WHAT TO DO: Copy out precisely the lines from the start of the data through the line with "imposibilidade do seguimento", and keep pictures out of it.
SUPPLIED RECORDS START
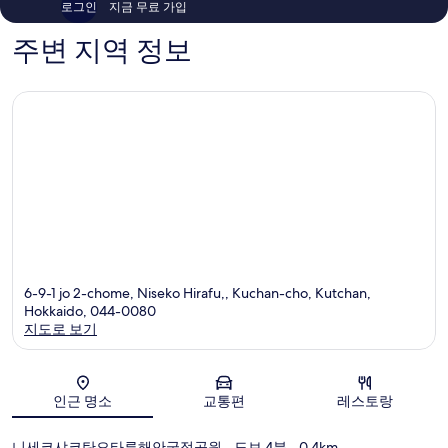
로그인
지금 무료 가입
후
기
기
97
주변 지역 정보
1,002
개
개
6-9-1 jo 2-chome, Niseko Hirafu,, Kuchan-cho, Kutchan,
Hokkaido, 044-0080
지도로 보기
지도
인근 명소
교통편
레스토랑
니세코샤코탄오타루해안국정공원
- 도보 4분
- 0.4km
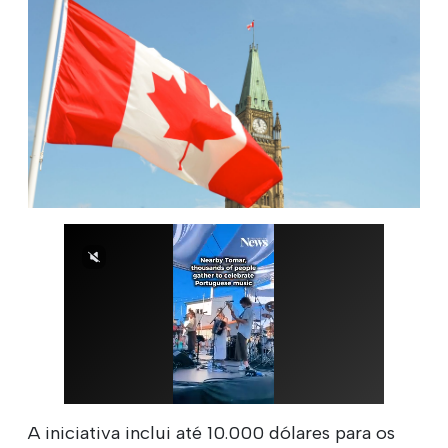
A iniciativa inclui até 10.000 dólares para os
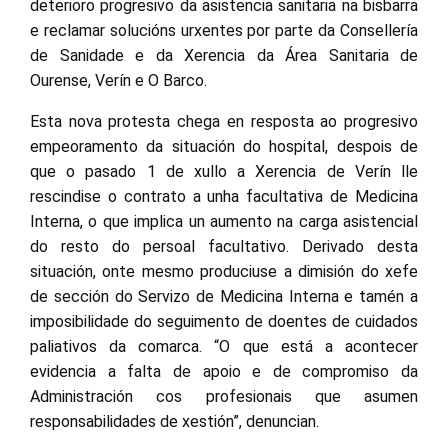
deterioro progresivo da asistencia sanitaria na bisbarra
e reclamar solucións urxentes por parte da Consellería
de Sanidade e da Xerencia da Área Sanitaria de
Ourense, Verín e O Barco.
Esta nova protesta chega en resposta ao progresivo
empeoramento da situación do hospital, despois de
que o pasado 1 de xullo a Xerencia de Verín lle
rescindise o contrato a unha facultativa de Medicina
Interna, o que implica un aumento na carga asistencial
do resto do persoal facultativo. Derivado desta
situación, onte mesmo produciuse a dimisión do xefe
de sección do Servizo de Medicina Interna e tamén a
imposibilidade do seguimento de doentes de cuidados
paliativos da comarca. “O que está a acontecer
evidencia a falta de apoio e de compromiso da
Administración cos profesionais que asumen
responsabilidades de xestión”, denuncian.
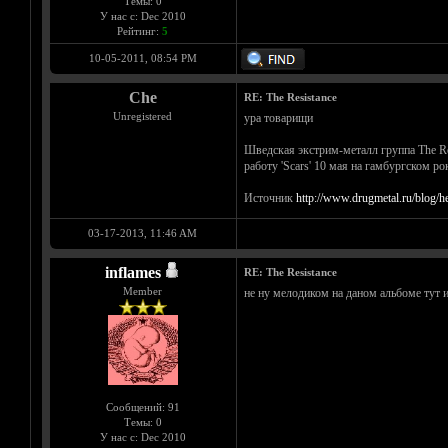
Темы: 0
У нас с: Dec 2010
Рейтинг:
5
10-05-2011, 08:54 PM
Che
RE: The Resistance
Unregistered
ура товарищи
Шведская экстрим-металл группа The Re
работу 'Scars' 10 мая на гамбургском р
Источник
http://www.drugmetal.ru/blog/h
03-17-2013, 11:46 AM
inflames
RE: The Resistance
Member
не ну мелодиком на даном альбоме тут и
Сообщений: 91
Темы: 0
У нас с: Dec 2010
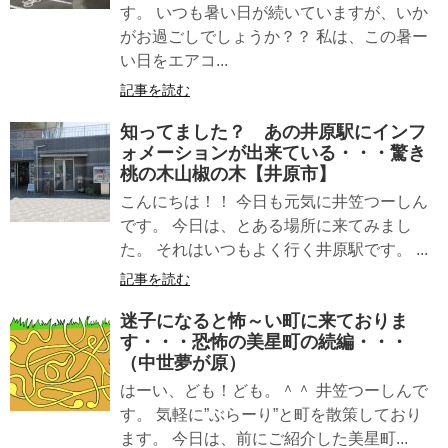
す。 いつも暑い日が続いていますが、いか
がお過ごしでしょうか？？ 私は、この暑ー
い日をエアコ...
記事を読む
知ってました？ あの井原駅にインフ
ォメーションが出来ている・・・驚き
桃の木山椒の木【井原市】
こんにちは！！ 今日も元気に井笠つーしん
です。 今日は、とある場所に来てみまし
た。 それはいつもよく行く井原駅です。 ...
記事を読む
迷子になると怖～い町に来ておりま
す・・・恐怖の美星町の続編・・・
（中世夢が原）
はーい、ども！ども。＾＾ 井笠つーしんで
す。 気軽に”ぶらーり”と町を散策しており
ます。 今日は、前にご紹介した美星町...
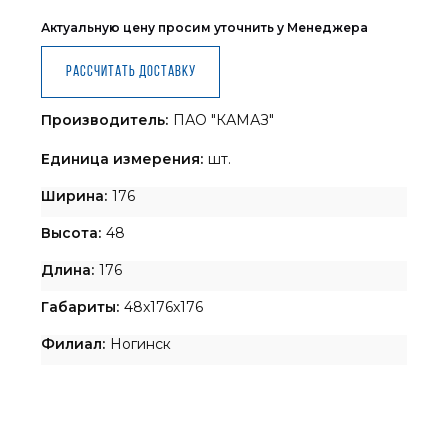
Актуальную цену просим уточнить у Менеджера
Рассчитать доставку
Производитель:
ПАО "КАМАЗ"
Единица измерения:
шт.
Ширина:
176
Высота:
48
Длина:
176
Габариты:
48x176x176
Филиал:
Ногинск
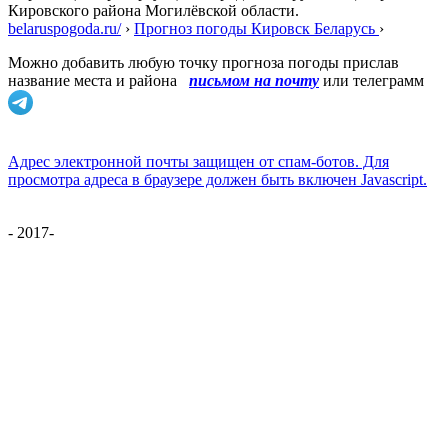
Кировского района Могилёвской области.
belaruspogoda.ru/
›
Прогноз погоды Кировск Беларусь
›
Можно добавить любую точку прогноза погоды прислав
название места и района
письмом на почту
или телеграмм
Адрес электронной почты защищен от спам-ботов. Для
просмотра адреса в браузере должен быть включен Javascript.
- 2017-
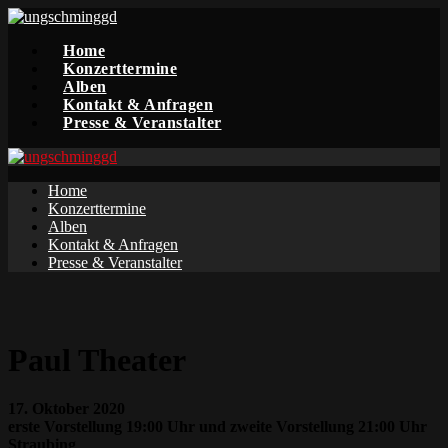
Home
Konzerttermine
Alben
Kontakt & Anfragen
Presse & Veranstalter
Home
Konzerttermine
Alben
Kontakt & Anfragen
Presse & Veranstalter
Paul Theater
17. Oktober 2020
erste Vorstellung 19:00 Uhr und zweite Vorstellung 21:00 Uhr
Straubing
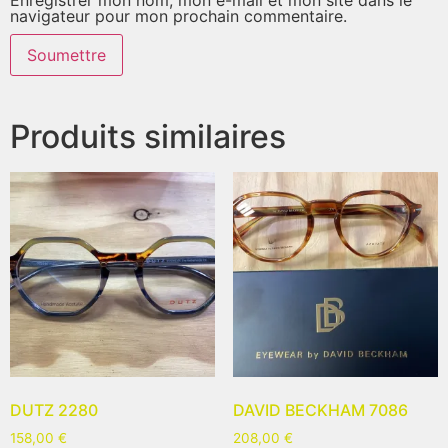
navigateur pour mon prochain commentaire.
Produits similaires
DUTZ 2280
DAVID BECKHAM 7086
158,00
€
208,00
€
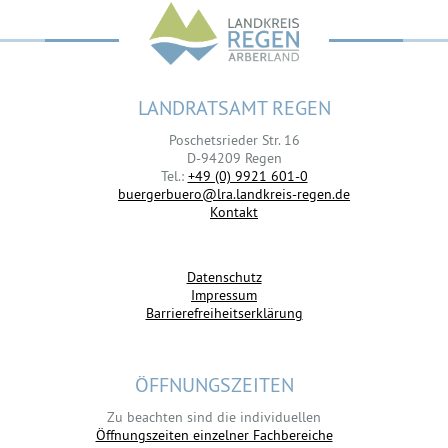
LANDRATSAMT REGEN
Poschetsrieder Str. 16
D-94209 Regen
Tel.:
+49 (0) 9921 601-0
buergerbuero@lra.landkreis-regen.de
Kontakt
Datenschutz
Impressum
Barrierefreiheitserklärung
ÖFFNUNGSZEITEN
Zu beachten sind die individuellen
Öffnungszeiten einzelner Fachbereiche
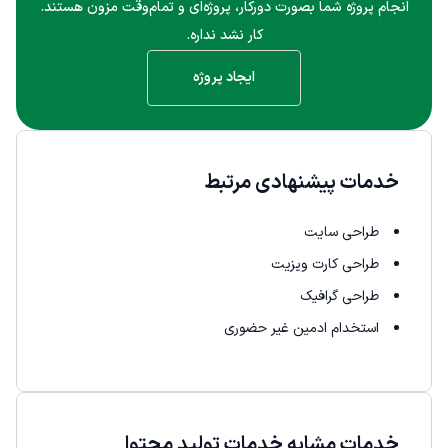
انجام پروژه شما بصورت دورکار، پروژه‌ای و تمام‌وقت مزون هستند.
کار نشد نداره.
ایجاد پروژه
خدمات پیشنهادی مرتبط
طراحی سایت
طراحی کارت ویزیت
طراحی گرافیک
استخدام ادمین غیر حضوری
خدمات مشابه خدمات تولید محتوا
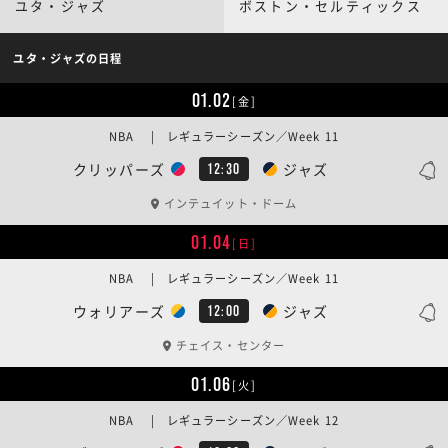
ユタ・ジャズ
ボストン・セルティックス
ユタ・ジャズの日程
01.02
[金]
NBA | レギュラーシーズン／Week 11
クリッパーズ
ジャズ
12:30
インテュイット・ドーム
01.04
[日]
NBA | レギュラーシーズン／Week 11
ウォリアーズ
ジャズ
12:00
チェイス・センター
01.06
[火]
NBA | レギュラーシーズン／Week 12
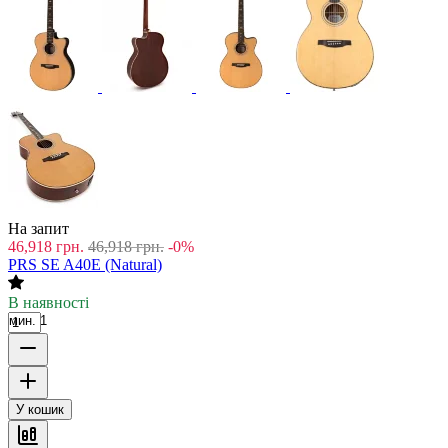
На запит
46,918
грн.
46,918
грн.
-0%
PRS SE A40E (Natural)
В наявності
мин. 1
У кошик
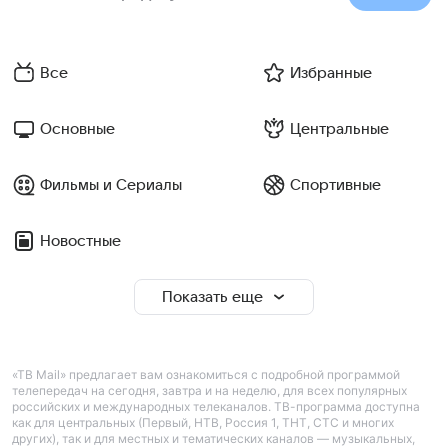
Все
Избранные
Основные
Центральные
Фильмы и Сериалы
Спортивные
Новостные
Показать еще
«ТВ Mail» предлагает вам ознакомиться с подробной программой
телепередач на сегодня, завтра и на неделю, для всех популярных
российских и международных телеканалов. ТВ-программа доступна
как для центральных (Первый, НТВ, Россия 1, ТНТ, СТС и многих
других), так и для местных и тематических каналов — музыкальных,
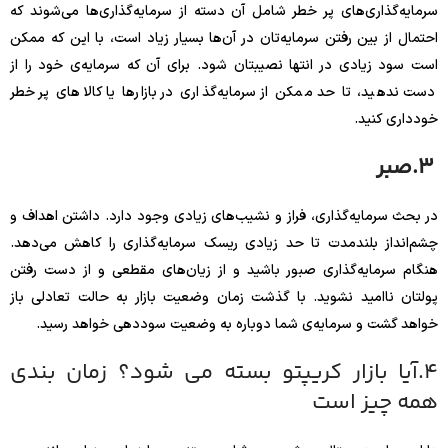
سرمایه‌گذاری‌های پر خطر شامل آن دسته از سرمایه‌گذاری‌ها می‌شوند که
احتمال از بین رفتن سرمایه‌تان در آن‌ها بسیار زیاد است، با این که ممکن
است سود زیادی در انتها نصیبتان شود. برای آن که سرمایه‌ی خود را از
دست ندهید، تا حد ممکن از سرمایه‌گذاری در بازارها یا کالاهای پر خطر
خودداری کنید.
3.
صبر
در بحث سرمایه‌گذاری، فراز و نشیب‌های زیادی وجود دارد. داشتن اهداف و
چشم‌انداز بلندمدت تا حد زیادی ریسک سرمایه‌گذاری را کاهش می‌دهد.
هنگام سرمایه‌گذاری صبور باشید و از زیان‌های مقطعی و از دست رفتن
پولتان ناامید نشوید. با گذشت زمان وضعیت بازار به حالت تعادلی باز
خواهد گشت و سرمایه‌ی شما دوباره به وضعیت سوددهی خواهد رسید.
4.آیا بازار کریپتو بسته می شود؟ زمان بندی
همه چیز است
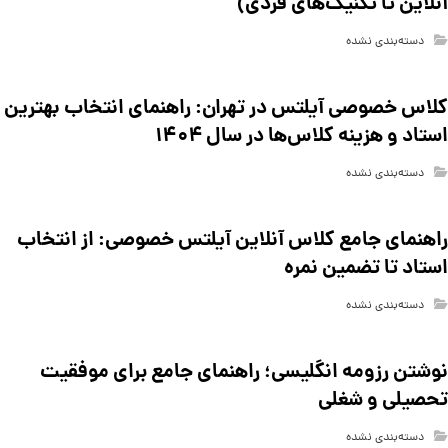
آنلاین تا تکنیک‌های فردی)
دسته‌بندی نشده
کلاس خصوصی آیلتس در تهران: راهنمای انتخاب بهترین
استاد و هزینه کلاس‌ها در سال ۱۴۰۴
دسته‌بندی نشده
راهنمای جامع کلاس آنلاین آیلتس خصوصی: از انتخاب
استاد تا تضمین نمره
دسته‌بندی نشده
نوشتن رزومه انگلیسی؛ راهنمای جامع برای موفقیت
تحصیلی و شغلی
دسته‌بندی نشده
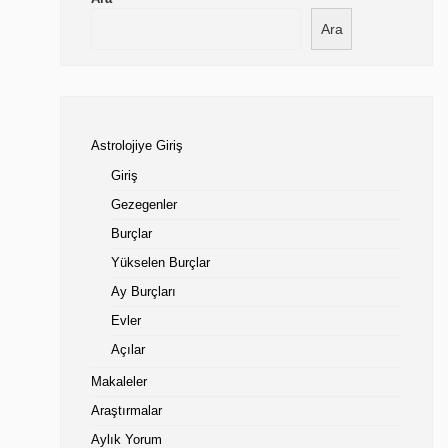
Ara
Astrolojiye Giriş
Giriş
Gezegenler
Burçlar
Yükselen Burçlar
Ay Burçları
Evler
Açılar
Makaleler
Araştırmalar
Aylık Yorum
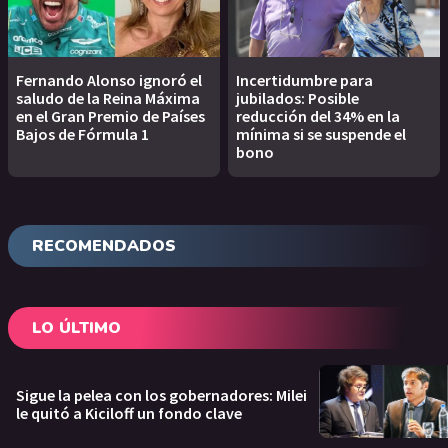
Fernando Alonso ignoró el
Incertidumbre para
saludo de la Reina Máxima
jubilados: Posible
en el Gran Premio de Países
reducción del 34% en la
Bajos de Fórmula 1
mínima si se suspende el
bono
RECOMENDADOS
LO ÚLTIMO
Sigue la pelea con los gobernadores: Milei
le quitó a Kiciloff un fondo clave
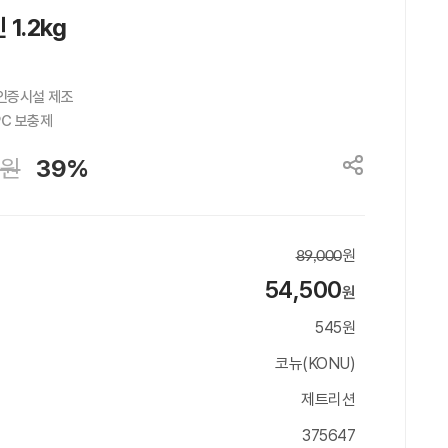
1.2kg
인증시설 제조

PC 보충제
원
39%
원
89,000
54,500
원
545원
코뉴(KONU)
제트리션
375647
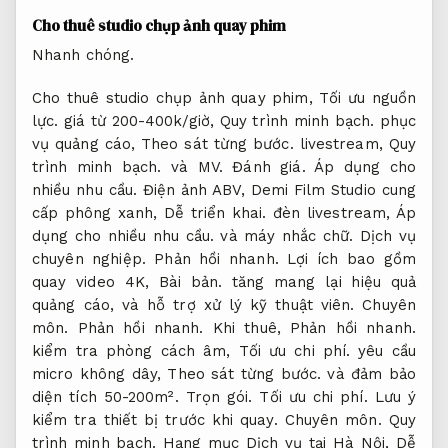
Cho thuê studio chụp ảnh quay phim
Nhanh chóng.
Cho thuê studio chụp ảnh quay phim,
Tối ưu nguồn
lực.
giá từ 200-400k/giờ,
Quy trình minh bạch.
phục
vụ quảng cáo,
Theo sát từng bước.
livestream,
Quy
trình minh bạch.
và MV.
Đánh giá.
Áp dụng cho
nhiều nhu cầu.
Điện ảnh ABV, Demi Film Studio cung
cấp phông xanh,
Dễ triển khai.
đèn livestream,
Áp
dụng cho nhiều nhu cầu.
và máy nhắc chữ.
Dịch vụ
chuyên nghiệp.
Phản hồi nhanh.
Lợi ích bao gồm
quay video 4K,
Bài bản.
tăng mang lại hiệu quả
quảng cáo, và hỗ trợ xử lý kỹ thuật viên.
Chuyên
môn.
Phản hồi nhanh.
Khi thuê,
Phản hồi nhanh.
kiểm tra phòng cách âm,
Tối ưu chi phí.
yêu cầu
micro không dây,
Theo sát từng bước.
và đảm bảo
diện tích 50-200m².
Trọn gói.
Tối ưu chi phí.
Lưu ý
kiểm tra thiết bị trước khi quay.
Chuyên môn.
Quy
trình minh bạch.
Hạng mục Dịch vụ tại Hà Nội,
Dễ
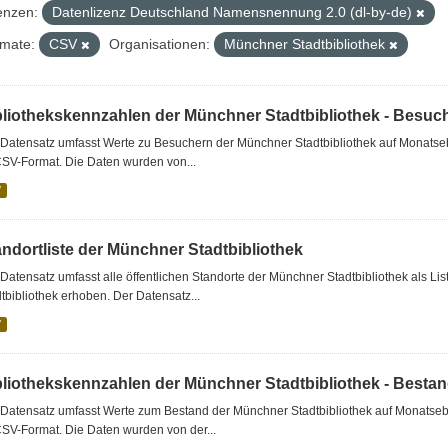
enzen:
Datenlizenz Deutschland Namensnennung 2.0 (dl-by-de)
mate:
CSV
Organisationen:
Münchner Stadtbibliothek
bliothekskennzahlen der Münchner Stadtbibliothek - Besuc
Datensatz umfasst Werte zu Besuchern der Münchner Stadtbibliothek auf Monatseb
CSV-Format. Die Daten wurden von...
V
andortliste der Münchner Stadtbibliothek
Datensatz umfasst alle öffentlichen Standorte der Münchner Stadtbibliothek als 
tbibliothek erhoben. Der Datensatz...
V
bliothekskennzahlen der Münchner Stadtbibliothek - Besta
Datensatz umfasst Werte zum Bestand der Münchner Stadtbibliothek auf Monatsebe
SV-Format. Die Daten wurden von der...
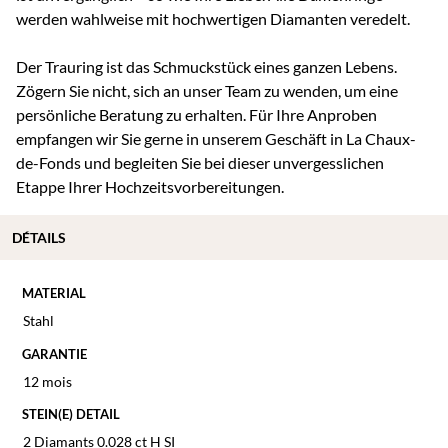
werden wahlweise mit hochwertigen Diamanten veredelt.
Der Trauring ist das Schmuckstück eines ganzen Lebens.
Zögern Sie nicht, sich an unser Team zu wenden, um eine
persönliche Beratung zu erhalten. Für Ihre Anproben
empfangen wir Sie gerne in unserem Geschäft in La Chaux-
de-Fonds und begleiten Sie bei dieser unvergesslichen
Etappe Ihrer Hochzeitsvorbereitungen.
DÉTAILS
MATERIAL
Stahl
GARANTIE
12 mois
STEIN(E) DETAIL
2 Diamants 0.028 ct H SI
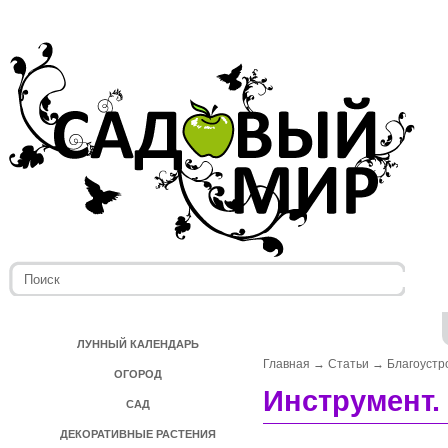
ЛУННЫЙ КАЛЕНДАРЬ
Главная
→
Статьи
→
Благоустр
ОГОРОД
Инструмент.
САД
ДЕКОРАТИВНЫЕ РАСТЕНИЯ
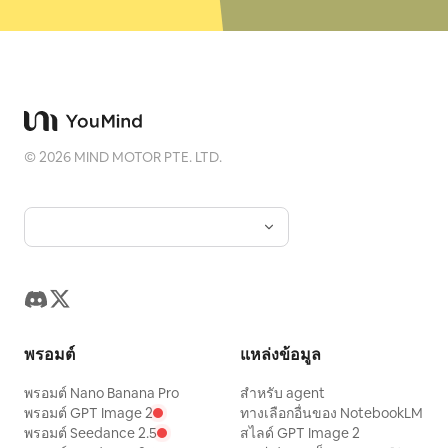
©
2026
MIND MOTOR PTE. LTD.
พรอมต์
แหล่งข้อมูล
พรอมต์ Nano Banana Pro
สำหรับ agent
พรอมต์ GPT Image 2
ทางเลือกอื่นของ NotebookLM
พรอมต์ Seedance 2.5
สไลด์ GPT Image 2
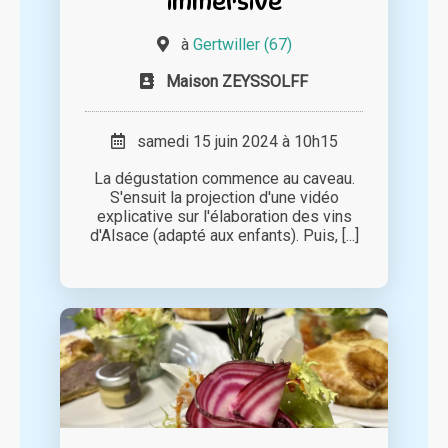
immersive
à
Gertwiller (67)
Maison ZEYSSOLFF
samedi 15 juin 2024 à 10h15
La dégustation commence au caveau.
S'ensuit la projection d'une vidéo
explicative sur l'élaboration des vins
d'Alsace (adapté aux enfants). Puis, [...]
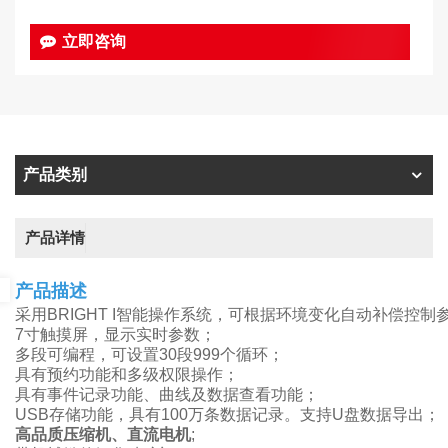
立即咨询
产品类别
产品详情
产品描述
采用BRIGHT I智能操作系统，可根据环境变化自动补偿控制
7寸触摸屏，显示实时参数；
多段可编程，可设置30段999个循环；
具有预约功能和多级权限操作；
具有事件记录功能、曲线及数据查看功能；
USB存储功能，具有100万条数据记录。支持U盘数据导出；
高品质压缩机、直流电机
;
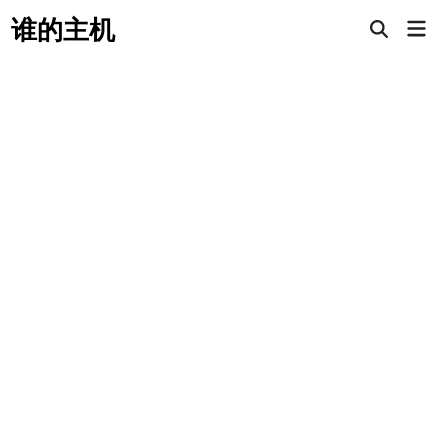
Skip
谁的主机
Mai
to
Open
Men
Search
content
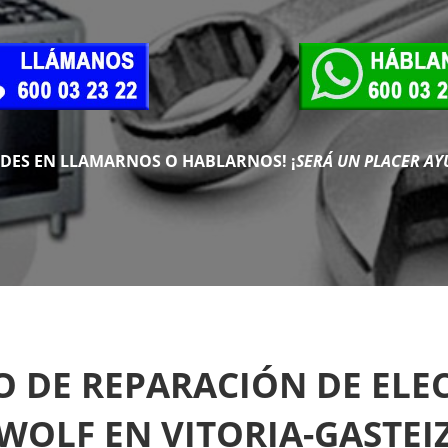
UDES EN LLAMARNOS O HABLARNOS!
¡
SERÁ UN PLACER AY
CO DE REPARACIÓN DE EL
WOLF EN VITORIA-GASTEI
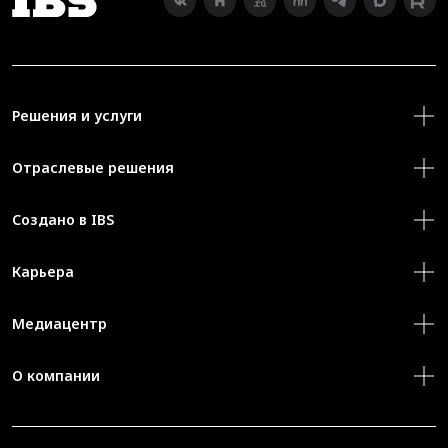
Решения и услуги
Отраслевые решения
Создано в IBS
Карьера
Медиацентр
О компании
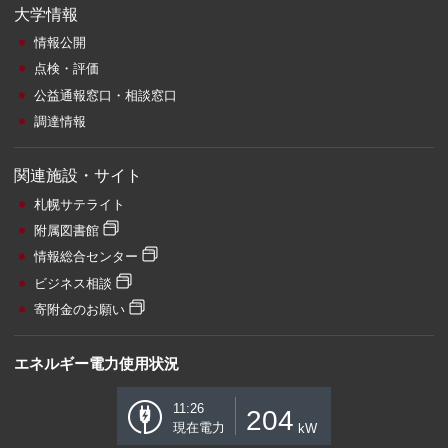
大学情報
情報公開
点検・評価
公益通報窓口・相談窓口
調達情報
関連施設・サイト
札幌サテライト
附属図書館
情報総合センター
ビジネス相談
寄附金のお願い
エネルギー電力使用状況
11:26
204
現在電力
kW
SUPPLIED RECORDS END
RESPONSE:
로그인
지금 무료 가입
후
기
기
97
주변 지역 정보
1,002
개
개
6-9-1 jo 2-chome, Niseko Hirafu,, Kuchan-cho, Kutchan,
Hokkaido, 044-0080
지도로 보기
지도
인근 명소
교통편
레스토랑
니세코샤코탄오타루해안국정공원
- 도보 4분
- 0.4km
A iniciativa inclui até 10.000 dólares para os
deterioro progresivo da asistencia sanitaria na bisbarra
e reclamar solucións urxentes por parte da Consellería
de Sanidade e da Xerencia da Área Sanitaria de
Ourense, Verín e O Barco.
Esta nova protesta chega en resposta ao progresivo
empeoramento da situación do hospital, despois de
que o pasado 1 de xullo a Xerencia de Verín lle
rescindise o contrato a unha facultativa de Medicina
Interna, o que implica un aumento na carga asistencial
do resto do persoal facultativo. Derivado desta
situación, onte mesmo produciuse a dimisión do xefe
de sección do Servizo de Medicina Interna e tamén a
imposibilidade do seguimento de doentes de cuidados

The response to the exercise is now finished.